- _TEXTO FORNECIDO_
__________
Couto Dias reforça que a legislação brasileira coloca a família como protagonista da vida de crianças menores. Ele cita o artigo 226 da Constituição Federal, que determina ser “dever da família, da sociedade e do Estado” assegurar os direitos de crianças, adolescentes e jovens. “Há uma ordem e essa ordem respeita a proximidade com a criança. Quem está mais próxima da criança? A família. Depois vem a sociedade, a comunidade na qual está inserida, e o Estado”, ressalta.

O sociólogo ainda pondera que, embora haja violações de direitos das crianças em ambientes familiares, a solução não deveria ser a retirada do protagonismo da família.

“Pelo contrário, essas violações apontam para a necessidade de uma atuação mais efetiva do Estado na assistência e na proteção da família e na promoção de suas capacidades”, sugere. Ele acrescenta que, dessa forma, a família consegue cumprir seus deveres em relação ao desenvolvimento das crianças de forma compartilhada com a sociedade e o Estado.

Pais de crianças autistas são excluídos de reunião do governo

Outra situação que exemplifica a tentativa de exclusão de famílias diz respeito à luta pela educação inclusiva para pessoas com autismo. Segundo fontes ouvidas pela Gazeta do Povo, em setembro, a secretaria de Educação Continuada, Alfabetização de Jovens e Adultos, Diversidade e Inclusão (Secadi), do governo Lula, realizou uma reunião com pessoas autistas na qual proibiu a presença de pais ou responsáveis.

A reunião com representantes da secretaria pertencente ao Ministério da Educação trataria da terapia ABA em crianças autistas. A medida teria sido justificada com base na Convenção Internacional sobre os Direitos das Pessoas com Deficiência, ratificada pelo Brasil, que incentiva a escuta direta das pessoas com deficiência. A exclusão das famílias levantou críticas de especialistas envolvidos na causa.
__________
- _LISTAGEM FORNECIDA_

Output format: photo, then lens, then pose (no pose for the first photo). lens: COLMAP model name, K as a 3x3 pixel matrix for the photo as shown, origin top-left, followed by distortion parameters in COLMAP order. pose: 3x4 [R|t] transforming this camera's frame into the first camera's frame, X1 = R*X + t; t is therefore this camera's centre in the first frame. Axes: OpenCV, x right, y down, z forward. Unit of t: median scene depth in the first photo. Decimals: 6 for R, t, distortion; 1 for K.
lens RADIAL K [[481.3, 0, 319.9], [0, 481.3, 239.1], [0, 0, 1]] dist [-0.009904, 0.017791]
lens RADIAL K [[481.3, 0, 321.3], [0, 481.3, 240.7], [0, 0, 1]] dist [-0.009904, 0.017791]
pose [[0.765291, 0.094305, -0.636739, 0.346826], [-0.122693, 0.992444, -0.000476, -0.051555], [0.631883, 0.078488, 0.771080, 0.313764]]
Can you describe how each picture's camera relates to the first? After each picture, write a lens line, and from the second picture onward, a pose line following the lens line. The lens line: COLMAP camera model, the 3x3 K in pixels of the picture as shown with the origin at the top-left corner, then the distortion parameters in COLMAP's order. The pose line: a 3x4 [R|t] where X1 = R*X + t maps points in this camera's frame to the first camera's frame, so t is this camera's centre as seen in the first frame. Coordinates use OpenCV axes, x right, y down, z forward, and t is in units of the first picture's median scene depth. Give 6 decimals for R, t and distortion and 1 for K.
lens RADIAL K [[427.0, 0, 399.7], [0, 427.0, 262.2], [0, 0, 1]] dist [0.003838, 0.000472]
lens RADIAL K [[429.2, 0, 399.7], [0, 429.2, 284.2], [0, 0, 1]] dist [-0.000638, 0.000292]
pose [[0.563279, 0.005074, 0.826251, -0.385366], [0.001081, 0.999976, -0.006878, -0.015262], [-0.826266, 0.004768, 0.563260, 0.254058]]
__________
- _REQUISITOS DO EXERCÍCIO_
a) Transcreva do texto fornecido o trecho que vai de "Pais de crianças" até "envolvidos na causa.".
b) Responda com base no texto fornecido:
(i) Qual artigo da Constituição Federal Couto Dias cita?
(ii) Em que mês a Secadi realizou a reunião com pessoas autistas?
(iii) Que terapia seria o tema dessa reunião?
c) Liste os grupos cujos direitos devem ser assegurados, segundo o artigo da Constituição Federal citado no texto fornecido.

- _RESPOSTAS ESCRITAS_
a)
Pais de crianças autistas são excluídos de reunião do governo

Outra situação que exemplifica a tentativa de exclusão de famílias diz respeito à luta pela educação inclusiva para pessoas com autismo. Segundo fontes ouvidas pela Gazeta do Povo, em setembro, a secretaria de Educação Continuada, Alfabetização de Jovens e Adultos, Diversidade e Inclusão (Secadi), do governo Lula, realizou uma reunião com pessoas autistas na qual proibiu a presença de pais ou responsáveis.

A reunião com representantes da secretaria pertencente ao Ministério da Educação trataria da terapia ABA em crianças autistas. A medida teria sido justificada com base na Convenção Internacional sobre os Direitos das Pessoas com Deficiência, ratificada pelo Brasil, que incentiva a escuta direta das pessoas com deficiência. A exclusão das famílias levantou críticas de especialistas envolvidos na causa.

b)
(i) O artigo 226.
(ii) Em setembro.
(iii) A terapia ABA em crianças autistas.

c) Crianças, adolescentes e jovens.